EXPLORE THE MATERIAL
1 - In the forum post on inserting XML into SQL tables, which two tables is the writer trying to fill?
2 - Resume the forum post on inserting XML into SQL tables, writing on from its final sentence.

══ EXCERPTED TEXT ══

Hi I been trying to insert into two tables (groups and fields) from XML in SQL. But the solution either doesn't fix my problem or performance is slow as Groups and Fields can number in hundreds of thousands.
A sample of the XML:
<?xml version="1.0" encoding="utf-16"?>
<FB_Flow
xmlns:xsi="http://www.w3.org/2001/XMLSchema-instance"
xmlns:xsd="http://www.w3.org/2001/XMLSchema" id="1">
<groups>
<FB_FlowGroup counter="1125" position="2" positionparent="0" id="0">
<fields>
<FB_FlowField>
<value>TEST1</value>
<counter>111</counter>
<lineposition>1</lineposition>
</FB_FlowField>
<FB_FlowField>
<value>TEST2</value>
<counter>222</counter>
<lineposition>2</lineposition>
<groupid>0</groupid>
</FB_FlowField>
<FB_FlowField>
<value>TEST3</value>
<counter>333</counter>
<lineposition>3</lineposition>
</FB_FlowField>
</fields>
</FB_FlowGroup>
<FB_FlowGroup counter="1126" position="3" positionparent="2" id="0">
<fields>
<FB_FlowField>
<value>TEST1</value>
<counter>18</counter>
<lineposition>1</lineposition>
</FB_FlowField>
</fields>
</FB_FlowGroup>
</groups>
</FB_Flow>
The first part works fine (To get a list of all groups)

═══
══ EXCERPTED DATA ══

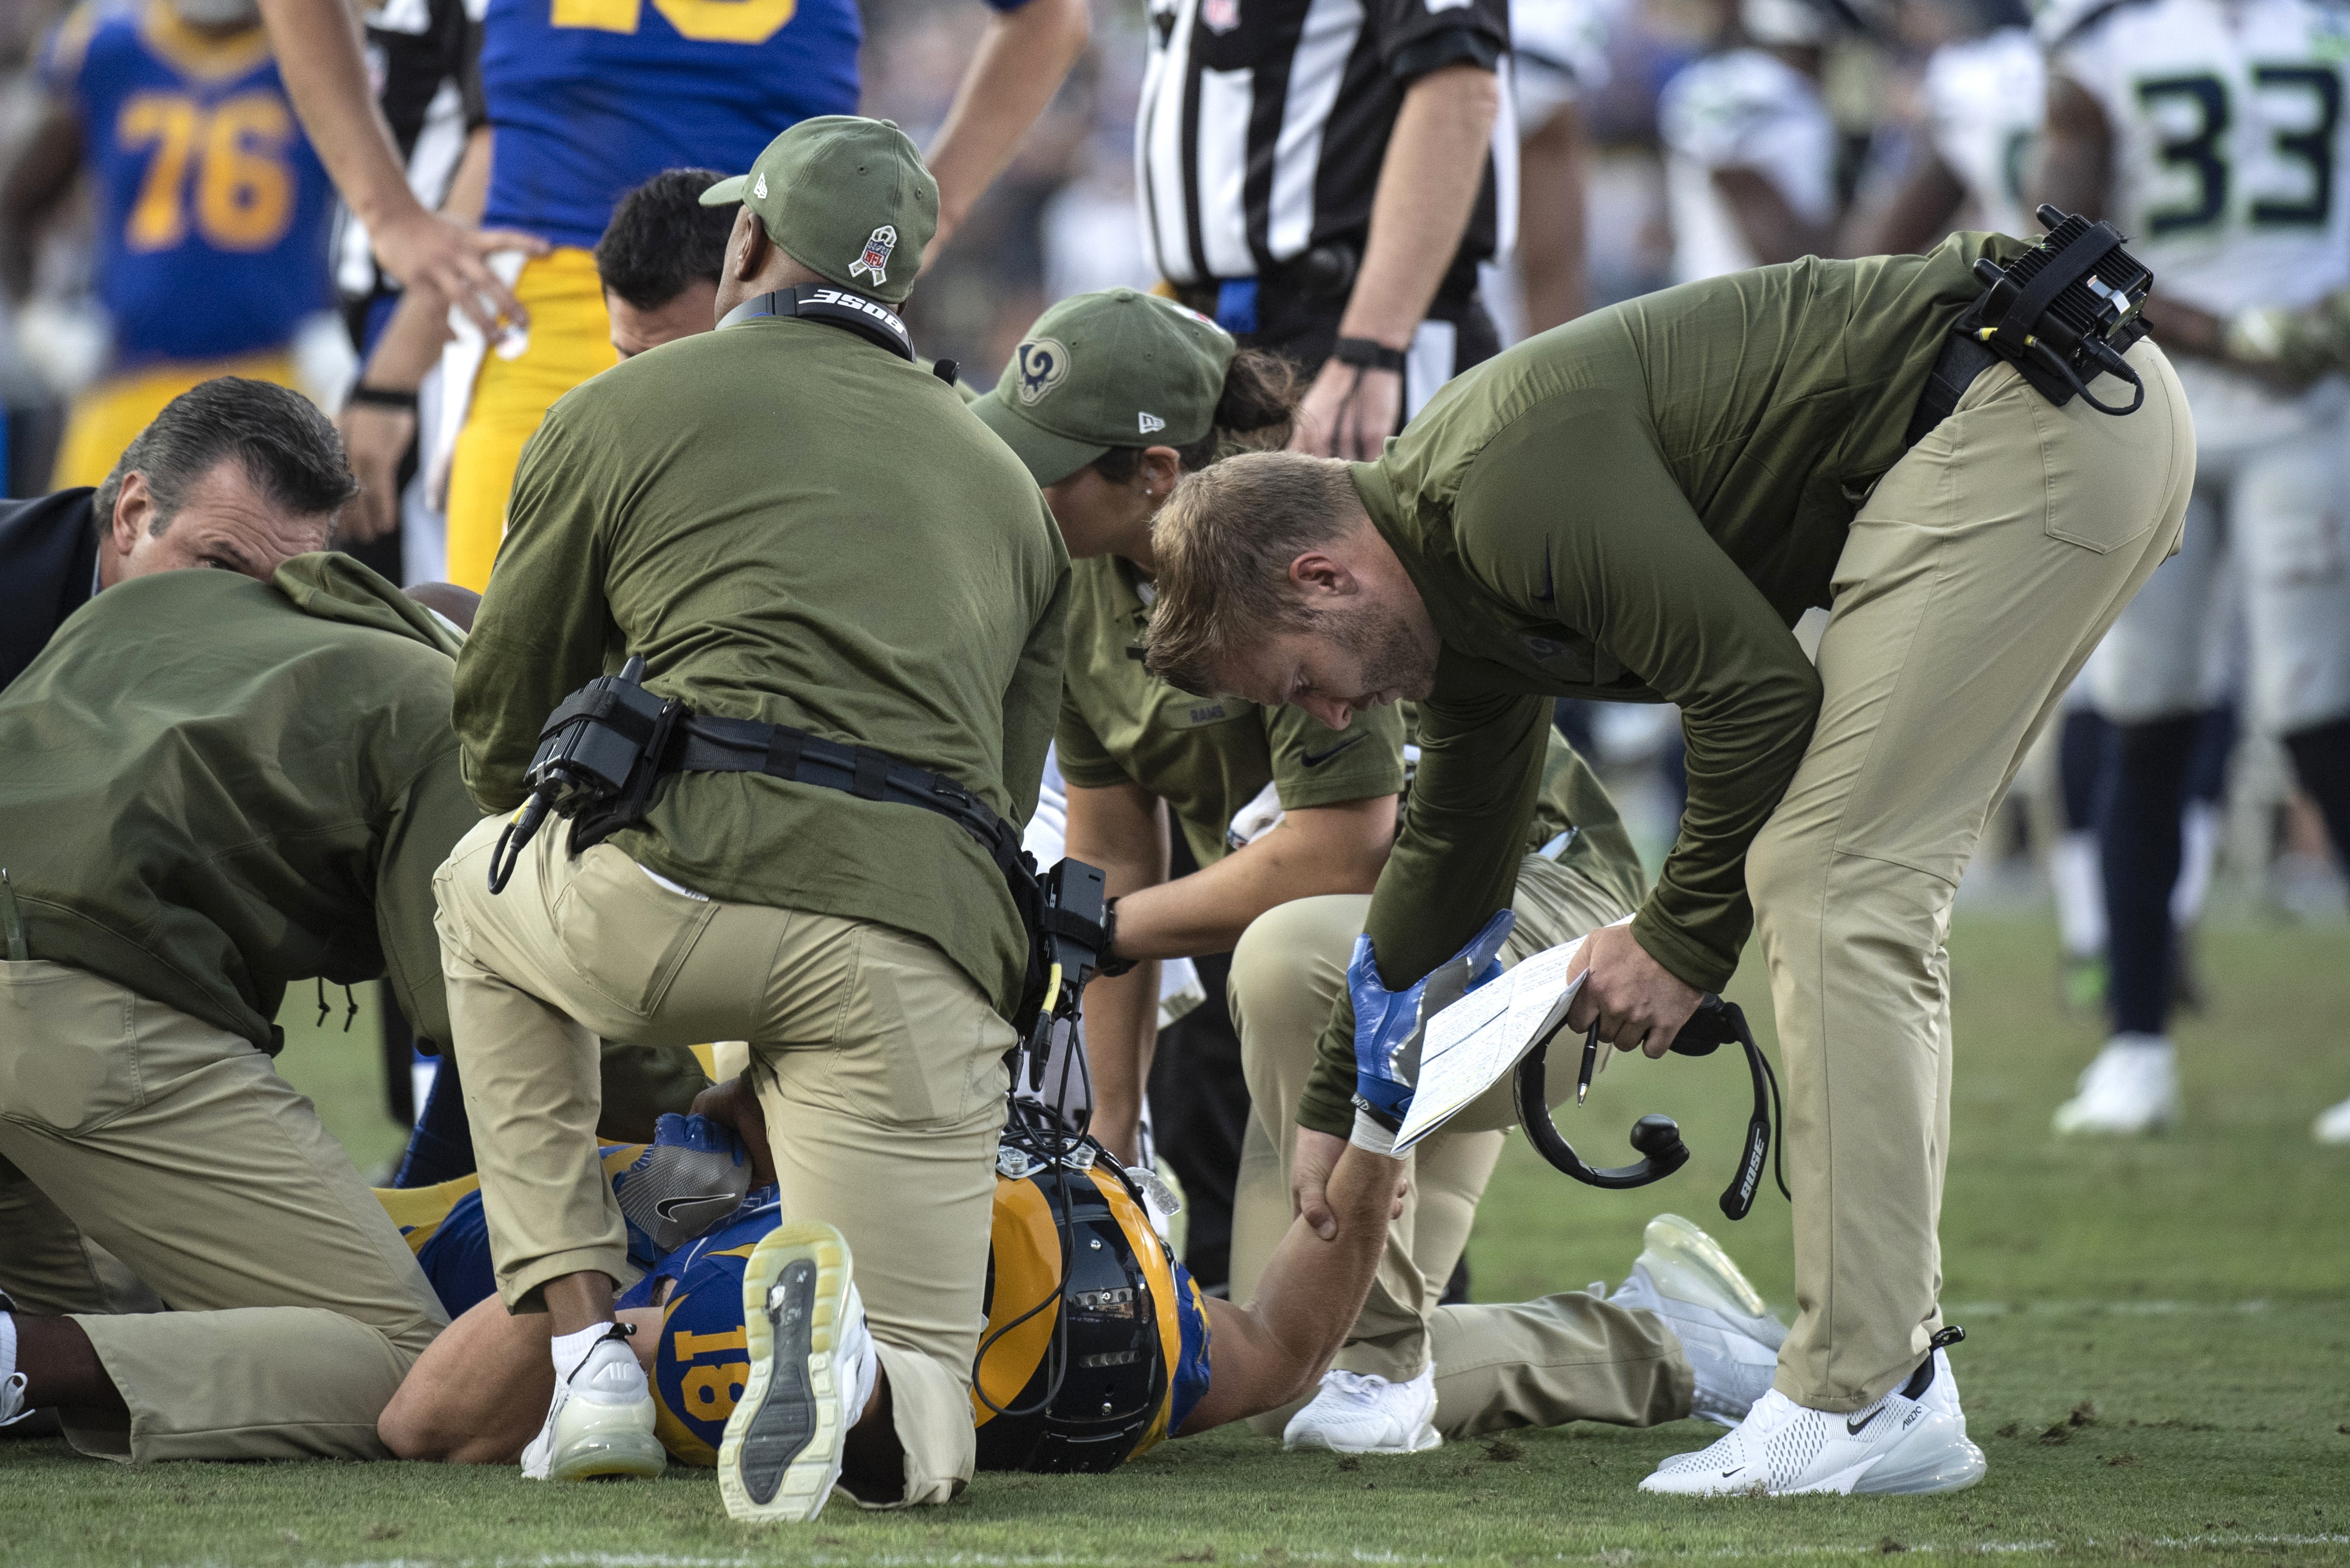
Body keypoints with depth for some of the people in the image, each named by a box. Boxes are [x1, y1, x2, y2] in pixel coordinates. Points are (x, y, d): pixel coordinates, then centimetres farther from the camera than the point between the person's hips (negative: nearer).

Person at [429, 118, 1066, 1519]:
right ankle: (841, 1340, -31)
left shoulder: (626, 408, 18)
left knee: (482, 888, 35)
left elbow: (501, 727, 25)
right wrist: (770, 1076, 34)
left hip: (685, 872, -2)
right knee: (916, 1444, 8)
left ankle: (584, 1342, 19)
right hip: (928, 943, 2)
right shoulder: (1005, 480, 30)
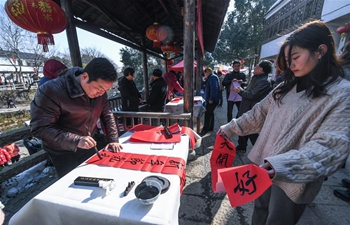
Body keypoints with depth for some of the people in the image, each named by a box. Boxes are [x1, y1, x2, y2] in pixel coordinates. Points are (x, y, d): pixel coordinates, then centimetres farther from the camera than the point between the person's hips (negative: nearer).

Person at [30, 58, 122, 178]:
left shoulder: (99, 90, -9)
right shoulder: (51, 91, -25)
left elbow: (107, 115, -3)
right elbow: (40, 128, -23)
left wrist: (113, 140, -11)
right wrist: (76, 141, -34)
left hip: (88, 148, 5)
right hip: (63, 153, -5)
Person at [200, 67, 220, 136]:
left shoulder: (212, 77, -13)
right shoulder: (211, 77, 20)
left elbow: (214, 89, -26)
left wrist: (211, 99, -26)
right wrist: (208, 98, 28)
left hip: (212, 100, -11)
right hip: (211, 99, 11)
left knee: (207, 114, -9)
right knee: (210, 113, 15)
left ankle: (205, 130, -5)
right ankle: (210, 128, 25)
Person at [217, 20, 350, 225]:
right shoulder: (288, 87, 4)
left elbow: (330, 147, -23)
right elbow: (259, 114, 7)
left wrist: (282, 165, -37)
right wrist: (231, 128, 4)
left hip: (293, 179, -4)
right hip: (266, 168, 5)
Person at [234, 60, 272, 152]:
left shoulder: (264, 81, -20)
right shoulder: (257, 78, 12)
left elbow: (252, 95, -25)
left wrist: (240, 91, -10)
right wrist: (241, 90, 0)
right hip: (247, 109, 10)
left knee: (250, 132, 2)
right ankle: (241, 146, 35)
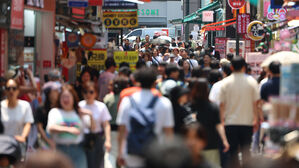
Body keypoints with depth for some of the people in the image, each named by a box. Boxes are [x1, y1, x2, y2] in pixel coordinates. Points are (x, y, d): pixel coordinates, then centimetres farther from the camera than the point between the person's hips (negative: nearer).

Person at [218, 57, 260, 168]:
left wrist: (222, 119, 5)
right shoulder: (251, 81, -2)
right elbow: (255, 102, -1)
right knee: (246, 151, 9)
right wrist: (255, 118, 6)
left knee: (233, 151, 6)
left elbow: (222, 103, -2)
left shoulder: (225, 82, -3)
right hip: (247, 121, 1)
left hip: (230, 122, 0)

═══

RESPONSES BY ITEM NUMBER
1 - The groups table and the fields table.

2 -
insert into #Groups (intGroupCounter,intGroupPosition,intGroupPositionParent)
SELECT
gcounter = Groups.value('#counter[1]', 'int'),
gposition = Groups.value('#position[1]', 'int'),
gpositionparent = Groups.value('#positionparent[1]', 'int')
FROM
#FlowXML.nodes('/FB_Flow/groups/FB_FlowGroup') AS XTbl(Groups)
This second part fails for the most part (To get all fields with the parent group position):
insert into #Fields (intGroupPosition,vFieldValue,intFieldCounter,intFieldPosition)
SELECT
gposition = XTbl.Groups.value('#position', 'int'),
fValue = XTbl2.Fields.value('value[1]', 'varchar(max)'),
fcounter = XTbl2.Fields.value('counter[1]', 'int'),
fposition = XTbl2.Fields.value('lineposition[1]', 'int')
FROM
#FlowXML.nodes('/FB_Flow/groups/FB_FlowGroup') AS XTbl(Groups)
cross APPLY
Groups.nodes('fields/FB_FlowField') AS XTbl2(Fields)
I have been getting around this by using a cursor and selecting the group by the position attribute but the performance is very poor.
DECLARE #GroupCounter int,
#GroupPosition int,
#GroupPositionParent int,
#GroupID int
DECLARE #Groups table
(
intGroupCounter int not null,
intGroupPosition int not null,
intGroupPositionParent int null default 0
)
insert into #Groups (intGroupCounter,intGroupPosition,intGroupPositionParent)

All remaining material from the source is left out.